Marks & Spencer

What happened

On 22 April 2025, Marks & Spencer disclosed a cyber incident to the London Stock Exchange. Within forty-eight hours, contactless payments in stores stopped working, click-and-collect orders were paused, and the entire e-commerce operation was taken offline. Online ordering would not resume for six weeks. By the time the dust settled, M&S had lost an estimated £300 million in sales and recovery costs, and confirmed that customer data — names, addresses, contact details, dates of birth, and order histories — had been exfiltrated.

The same threat actor cluster hit two more recognisable British retailers in close succession. Co-op detected the activity in its environment and contained it before stores or systems were materially affected. Harrods sustained limited disruption to its online channels. The pattern across all three was the same: social engineering of a third-party IT support function, followed by lateral movement into the retailer’s identity infrastructure, ending in DragonForce ransomware deployment on internal systems.

The British media response was substantial. The incident dominated UK headlines for the better part of two months and reset the public conversation on ransomware in the retail sector. The NCSC issued sector-wide guidance for the first time in over a year.

How it worked

The intrusion did not start at M&S. It started at the helpdesk operated by a third-party IT services contractor that supported M&S’s identity and endpoint operations. Scattered Spider — tracked by Mandiant as UNC3944 — has a well-documented playbook for this kind of operation: a fluent English-language phone call to a service desk, a believable cover story involving an executive’s misplaced password or locked-out account, and an MFA reset performed by a sympathetic helpdesk operator who has been trained to be helpful.

The reset gave the attackers an authenticated foothold in an account with sufficient permissions to begin enumeration. From there, the route to domain dominance followed a familiar arc: identification of privileged service accounts, abuse of cached credentials and tokens to escalate, and eventual control of an Active Directory domain admin account. With domain admin in hand, the attackers had read access to nearly every system in the M&S environment that mattered, and write access to most of it.

Customer data was staged and exfiltrated through cloud storage routes that looked like legitimate corporate file movement. Then, on the operational side, the DragonForce ransomware payload was deployed to the parts of the estate that ran tills, e-commerce orchestration, warehouse management, and inventory systems. The choice of DragonForce — a relatively young ransomware-as-a-service operation — was a Scattered Spider tradecraft signature; the group has rotated through several RaaS affiliates over the past two years.

The operational disruption that followed was almost entirely a function of how integrated M&S’s stack was. The same identity infrastructure that ran the loyalty scheme also ran payments, the warehouse management system, and several supplier-facing portals. Recovery required rebuilding from clean backups across that entire estate, in sequence, with cautious revalidation at each step.

Timeline

• April 2025 (early to mid) — Initial helpdesk social-engineering call leads to an MFA reset on a privileged M&S account.
• April 2025 (week of 14th) — Internal reconnaissance and credential staging.
• 19–21 April 2025 — Customer data exfiltration; DragonForce ransomware deployment on internal systems.
• 22 April 2025 — M&S notifies the LSE; in-store contactless payments and click-and-collect paused.
• 23–25 April 2025 — Online ordering taken offline; warehouse and distribution operations affected.
• April–May 2025 — Co-op and Harrods incidents disclosed; NCSC issues retail-sector guidance.
• Early June 2025 — M&S online ordering partially restored; full recovery extends through the summer.
• June–July 2025 — M&S confirms exfiltration of customer personal data; trading update quantifies the impact at roughly £300 million.

What defenders should learn

The third party was the front door.
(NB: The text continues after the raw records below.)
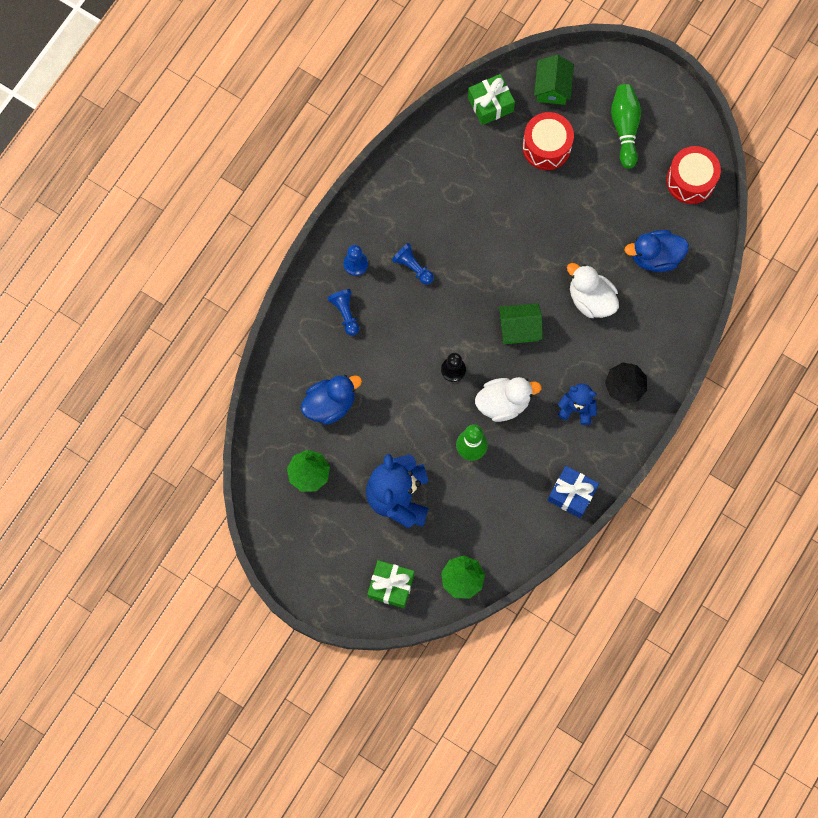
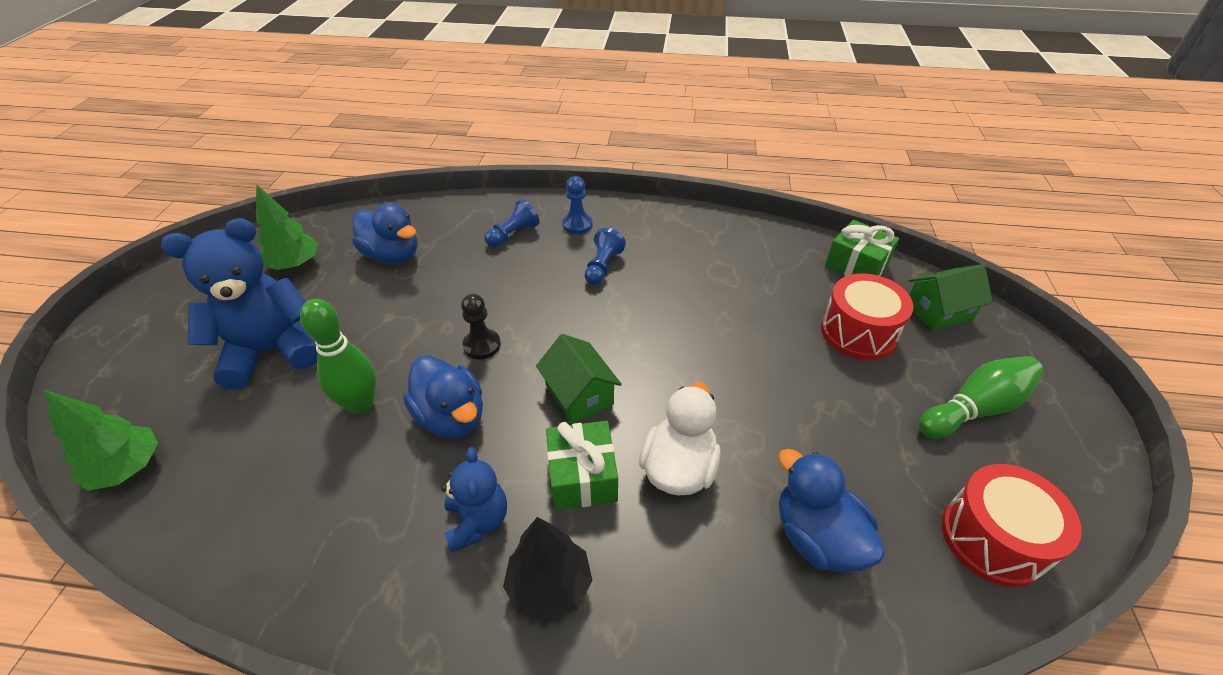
camera: 65 degrees right, 30 degrees down
(391, 586) = (123, 386): green gift -> green gift (582, 476)
(503, 403) = (451, 417): white duck -> blue duck
(571, 494) = (303, 578): blue gift -> none

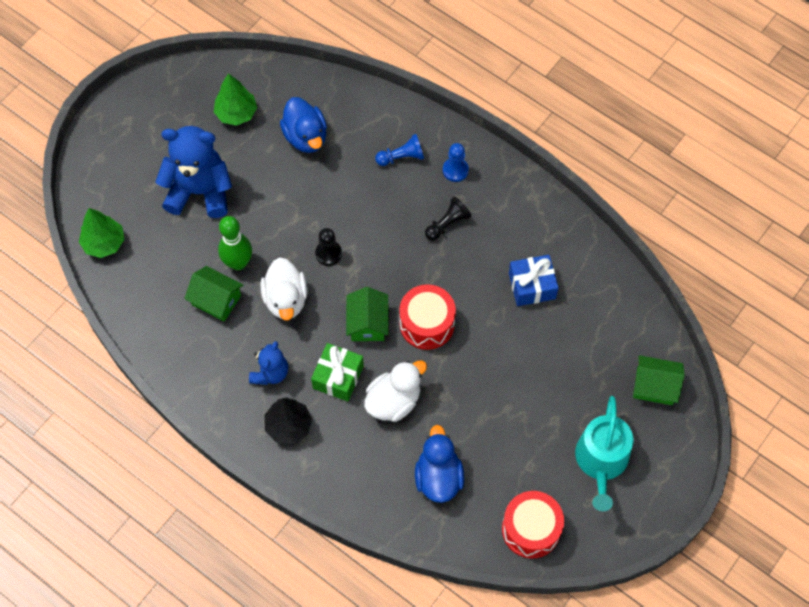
camera: 30 degrees right, 20 degrees up
(345, 463) = (216, 300): none -> green house
(451, 417) = (286, 299): blue duck -> white duck
(602, 267) = (447, 224): blue pawn -> black pawn
(734, 281) = (532, 286): none -> blue gift
(856, 265) = (635, 318): green gift -> none
(858, 332) = (580, 372): red drum -> red drum (427, 324)
(974, 408) = (601, 461): green bowling pin -> turquoise watering can

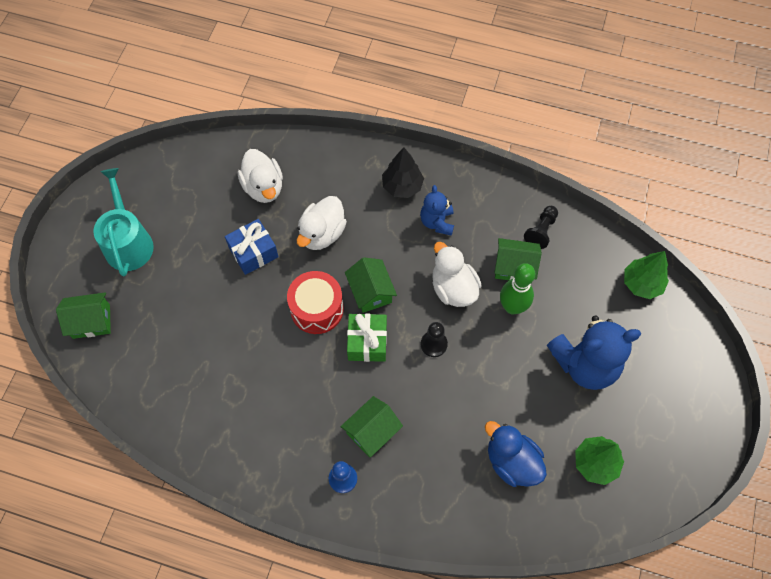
camera: 160 degrees right, 0 degrees up
(338, 377) = (378, 237): green gift -> green gift (367, 342)
(402, 157) = (404, 474): blue pawn -> none
(416, 198) = (372, 431): none -> green house
(438, 477) = (263, 187): blue duck -> white duck
(447, 224) = (331, 415): black pawn -> black pawn (541, 231)
(531, 529) = (176, 173): red drum -> none
(532, 286) = (228, 379): blue gift -> blue gift (253, 252)

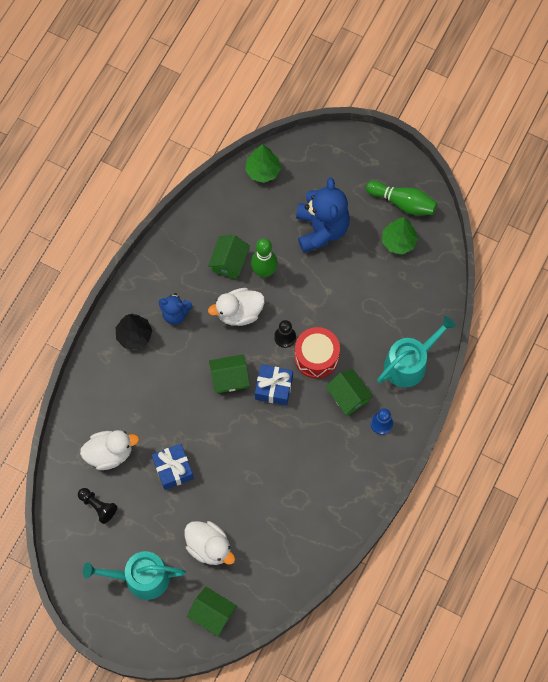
camera: 80 degrees left, 5 degrees up
(91, 321) = (212, 613): green house -> green house turned 60 degrees counterclockwise
(317, 309) = (237, 423): red drum -> red drum (316, 357)
(322, 233) = (167, 409): white duck -> white duck (209, 547)
(367, 342) = (274, 388): green gift -> blue gift
(430, 503) = (409, 363): none -> turquoise watering can
(512, 462) = (388, 299): blue duck -> none
(541, 231) = (201, 234): black pawn -> black pawn (98, 506)
(652, 460) = (403, 203): none -> green bowling pin

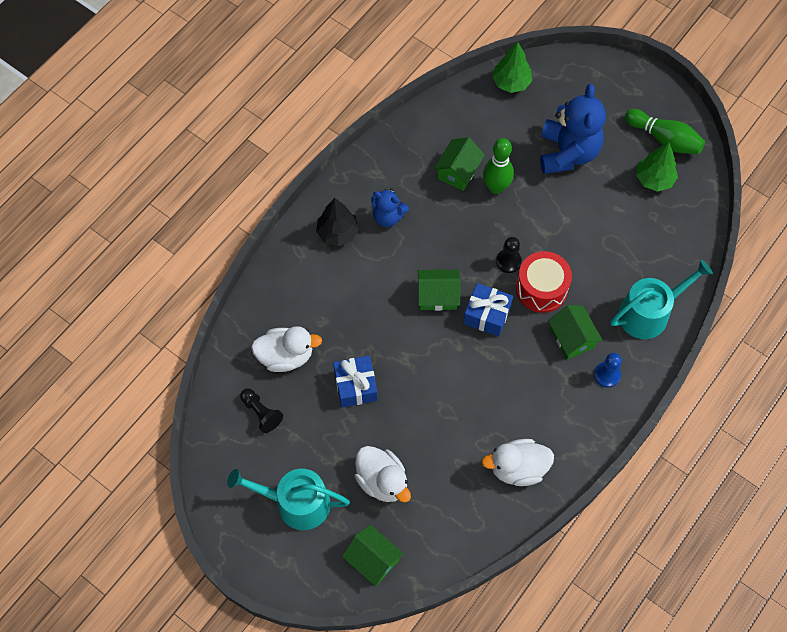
camera: 10 degrees right, 5 degrees down
(239, 313) = (460, 227): white duck -> white duck (518, 468)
M&S’s identity-management practices were robust enough that a direct attack would have been hard work. The helpdesk operated by an outsourced IT services provider, by contrast, was reachable by anyone with a phone, an English voice, and a believable story. The incident is a textbook example of why identity controls have to extend to every party that can reset, issue, or attest credentials — including ones that don’t share a payroll with you.

A second pattern worth noticing: the speed of the lateral movement once the foothold was established. From a helpdesk-issued password reset to domain admin took less time than the gap between two consecutive change-management windows. Modern identity attacks do not wait, and detection regimes designed around weekly audits or quarterly access reviews do not catch them.

For defenders thinking about segmentation and Zero Trust, the M&S case is unusually clean evidence for the argument that identity boundaries and network boundaries have to reinforce each other. Either alone is bypassable. Together, they constrain blast radius even when the initial foothold is unavoidable. Andy will layer more of that lens in over time; for now, the operational lesson stands on its own.